Fisher reveals affair with Ford.

In 2016, Harvard College awarded Fisher its Annual Outstanding Lifetime Award in Cultural Humanism, noting that “her forthright activism and outspokenness about addiction, mental illness, and agnosticism have advanced public discourse on these issues with creativity and empathy”.

Fisher also won plaudits for her revealing memoirs, including the best-selling Wishful Drinking in 2008, which she also toured as a one-woman show, and more recently The Princess Diarist, in which she revealed a three-month affair with co-star Ford while filming Star Wars.

Fisher was only 19 years old at the time, while Ford was a married 33-year-old.

“He was just so handsome.
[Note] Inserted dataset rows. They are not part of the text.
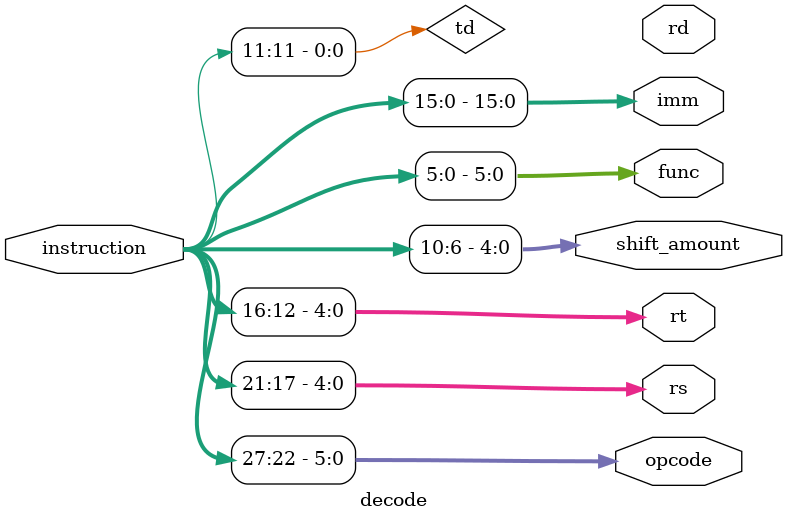
<source format=sv>
module decode(
  input [31:0] instruction,
  output wire [5:0] opcode,
  output wire [4:0] rs,
  output wire [4:0] rt,
  output wire [4:0] rd,
  output wire [4:0] shift_amount,
  output wire [5:0] func,
  output wire [15:0] imm
  );

assign {opcode, rs, rt, td, shift_amount, func} = instruction;
assign imm = instruction[15:0];

endmodule

</source>
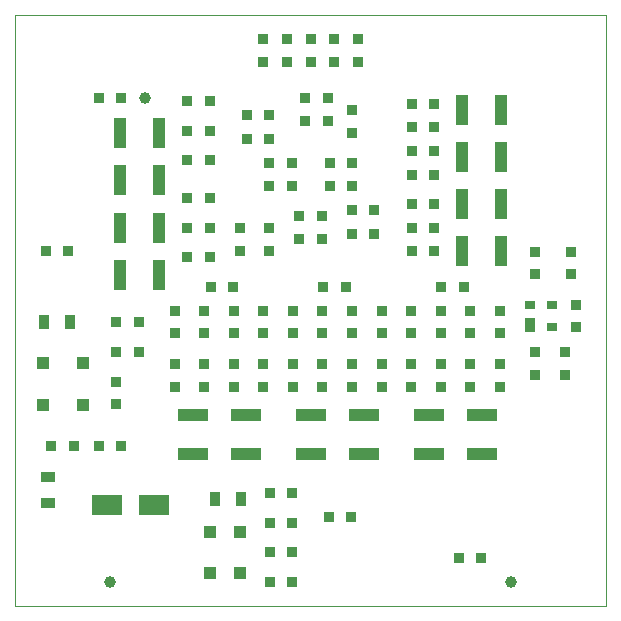
<source format=gbp>
G04 #@! TF.GenerationSoftware,KiCad,Pcbnew,(5.1.0)-1*
G04 #@! TF.CreationDate,2019-04-02T21:11:50+01:00*
G04 #@! TF.ProjectId,uCODEC-1.0,75434f44-4543-42d3-912e-302e6b696361,1.0*
G04 #@! TF.SameCoordinates,PX7de2900PY7365040*
G04 #@! TF.FileFunction,Paste,Bot*
G04 #@! TF.FilePolarity,Positive*
%FSLAX46Y46*%
G04 Gerber Fmt 4.6, Leading zero omitted, Abs format (unit mm)*
G04 Created by KiCad (PCBNEW (5.1.0)-1) date 2019-04-02 21:11:50*
%MOMM*%
%LPD*%
G04 APERTURE LIST*
%ADD10C,0.100000*%
%ADD11C,1.000000*%
%ADD12R,0.900000X0.900000*%
%ADD13R,0.900000X0.800000*%
%ADD14R,0.900000X1.200000*%
%ADD15R,2.500000X1.100000*%
%ADD16R,0.900000X1.300000*%
%ADD17R,1.100000X2.500000*%
%ADD18R,1.000000X1.000000*%
%ADD19R,1.300000X0.900000*%
%ADD20R,2.500000X1.700000*%
G04 APERTURE END LIST*
D10*
X0Y50000000D02*
X0Y0D01*
X50000000Y50000000D02*
X0Y50000000D01*
X50000000Y0D02*
X50000000Y50000000D01*
X0Y0D02*
X50000000Y0D01*
D11*
X42000000Y2000000D03*
X8000000Y2000000D03*
X11000000Y43000000D03*
D12*
X44000000Y19550000D03*
X44000000Y21450000D03*
D13*
X45400000Y23550000D03*
X45400000Y25450000D03*
X43600000Y25450000D03*
D14*
X43600000Y23750000D03*
D12*
X37550000Y4000000D03*
X39450000Y4000000D03*
X24000000Y32950000D03*
X24000000Y31050000D03*
X47500000Y25450000D03*
X47500000Y23550000D03*
X46500000Y19550000D03*
X46500000Y21450000D03*
X37950000Y27000000D03*
X36050000Y27000000D03*
X18500000Y20450000D03*
X18500000Y18550000D03*
X36000000Y23050000D03*
X36000000Y24950000D03*
X38500000Y23050000D03*
X38500000Y24950000D03*
X16000000Y23050000D03*
X16000000Y24950000D03*
X18500000Y23050000D03*
X18500000Y24950000D03*
X18450000Y27000000D03*
X16550000Y27000000D03*
X16000000Y18550000D03*
X16000000Y20450000D03*
D15*
X35000000Y12850000D03*
X35000000Y16150000D03*
X39500000Y16150000D03*
X39500000Y12850000D03*
X15000000Y12850000D03*
X15000000Y16150000D03*
X19500000Y16150000D03*
X19500000Y12850000D03*
D12*
X21550000Y2000000D03*
X23450000Y2000000D03*
D16*
X16900000Y9000000D03*
X19100000Y9000000D03*
D12*
X44000000Y29950000D03*
X44000000Y28050000D03*
X23450000Y4500000D03*
X21550000Y4500000D03*
X10450000Y24000000D03*
X8550000Y24000000D03*
D15*
X29500000Y12850000D03*
X29500000Y16150000D03*
X25000000Y16150000D03*
X25000000Y12850000D03*
D12*
X33550000Y30000000D03*
X35450000Y30000000D03*
X33550000Y34000000D03*
X35450000Y34000000D03*
X33550000Y36500000D03*
X35450000Y36500000D03*
X33550000Y40500000D03*
X35450000Y40500000D03*
X16450000Y32000000D03*
X14550000Y32000000D03*
X35450000Y38500000D03*
X33550000Y38500000D03*
X35450000Y42500000D03*
X33550000Y42500000D03*
X14550000Y40200000D03*
X16450000Y40200000D03*
X35450000Y32000000D03*
X33550000Y32000000D03*
X47000000Y28050000D03*
X47000000Y29950000D03*
X16450000Y29500000D03*
X14550000Y29500000D03*
X16450000Y34500000D03*
X14550000Y34500000D03*
X2550000Y30000000D03*
X4450000Y30000000D03*
X14550000Y37700000D03*
X16450000Y37700000D03*
X8950000Y43000000D03*
X7050000Y43000000D03*
X16450000Y42700000D03*
X14550000Y42700000D03*
D17*
X12150000Y36000000D03*
X8850000Y36000000D03*
X8850000Y32000000D03*
X12150000Y32000000D03*
X37850000Y34000000D03*
X41150000Y34000000D03*
X41150000Y38000000D03*
X37850000Y38000000D03*
X37850000Y30000000D03*
X41150000Y30000000D03*
X8850000Y28000000D03*
X12150000Y28000000D03*
X12150000Y40000000D03*
X8850000Y40000000D03*
X41150000Y42000000D03*
X37850000Y42000000D03*
D18*
X16500000Y2800000D03*
X16500000Y6200000D03*
X19000000Y2800000D03*
X19000000Y6200000D03*
D12*
X33500000Y24950000D03*
X33500000Y23050000D03*
X41000000Y23050000D03*
X41000000Y24950000D03*
X26000000Y24950000D03*
X26000000Y23050000D03*
X36000000Y18550000D03*
X36000000Y20450000D03*
X28500000Y18550000D03*
X28500000Y20450000D03*
X26000000Y20450000D03*
X26000000Y18550000D03*
X26500000Y42950000D03*
X26500000Y41050000D03*
X19600000Y39500000D03*
X21500000Y39500000D03*
X21500000Y41500000D03*
X19600000Y41500000D03*
X8550000Y21500000D03*
X10450000Y21500000D03*
X38500000Y18550000D03*
X38500000Y20450000D03*
X13500000Y23050000D03*
X13500000Y24950000D03*
X21000000Y24950000D03*
X21000000Y23050000D03*
X33500000Y18550000D03*
X33500000Y20450000D03*
X41000000Y20450000D03*
X41000000Y18550000D03*
X23000000Y46050000D03*
X23000000Y47950000D03*
D16*
X2400000Y24000000D03*
X4600000Y24000000D03*
D12*
X21550000Y9500000D03*
X23450000Y9500000D03*
X23500000Y18550000D03*
X23500000Y20450000D03*
X23500000Y24950000D03*
X23500000Y23050000D03*
X8950000Y13500000D03*
X7050000Y13500000D03*
X3050000Y13500000D03*
X4950000Y13500000D03*
X21550000Y7000000D03*
X23450000Y7000000D03*
X25000000Y47950000D03*
X25000000Y46050000D03*
X27000000Y47950000D03*
X27000000Y46050000D03*
X29000000Y47950000D03*
X29000000Y46050000D03*
X21000000Y47950000D03*
X21000000Y46050000D03*
X26000000Y31050000D03*
X26000000Y32950000D03*
X21000000Y18550000D03*
X21000000Y20450000D03*
X13500000Y18550000D03*
X13500000Y20450000D03*
X31000000Y23050000D03*
X31000000Y24950000D03*
X31000000Y18550000D03*
X31000000Y20450000D03*
X27950000Y27000000D03*
X26050000Y27000000D03*
X28500000Y24950000D03*
X28500000Y23050000D03*
X26550000Y7500000D03*
X28450000Y7500000D03*
X24500000Y41050000D03*
X24500000Y42950000D03*
X8500000Y18950000D03*
X8500000Y17050000D03*
X28500000Y41950000D03*
X28500000Y40050000D03*
X26600000Y35500000D03*
X28500000Y35500000D03*
X26600000Y37500000D03*
X28500000Y37500000D03*
X21500000Y30050000D03*
X21500000Y31950000D03*
X19000000Y30050000D03*
X19000000Y31950000D03*
X30400000Y33500000D03*
X28500000Y33500000D03*
X30400000Y31500000D03*
X28500000Y31500000D03*
X23400000Y35500000D03*
X21500000Y35500000D03*
X23400000Y37500000D03*
X21500000Y37500000D03*
D19*
X2775000Y10860000D03*
X2775000Y8660000D03*
D18*
X5700000Y17000000D03*
X2300000Y17000000D03*
X5700000Y20500000D03*
X2300000Y20500000D03*
D20*
X7760000Y8490000D03*
X11760000Y8490000D03*
M02*

</source>
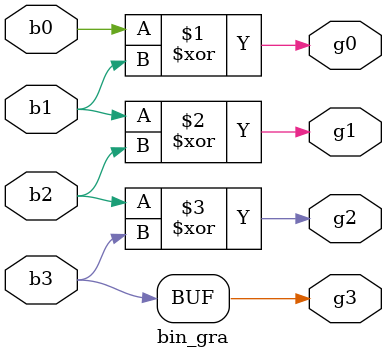
<source format=v>
`timescale 1ns / 1ps


module bin_gra(
    input b3,b2,b1,b0,
    output g3,g2,g1,g0
    );
    assign g0 = b0^b1;
    assign g1 = b1^b2;
    assign g2 = b2^b3;
    assign g3 = b3;
endmodule

</source>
No. No. More than that. He looked like he could lead the charge into battle, take the hill, win the duel, be leader of the gluten-free world, all without breaking a sweat,” she wrote of the affair.

Fisher was on a publicity tour for The Princess Diarist when she suffered a cardiac episode on a flight from London to Los Angeles.

She was once married to musician Paul Simon and is survived by her daughter Billie with talent agent Bryan Lourd.

Billie Lourd is also an actress and starred alongside her mother in The Force Awakens.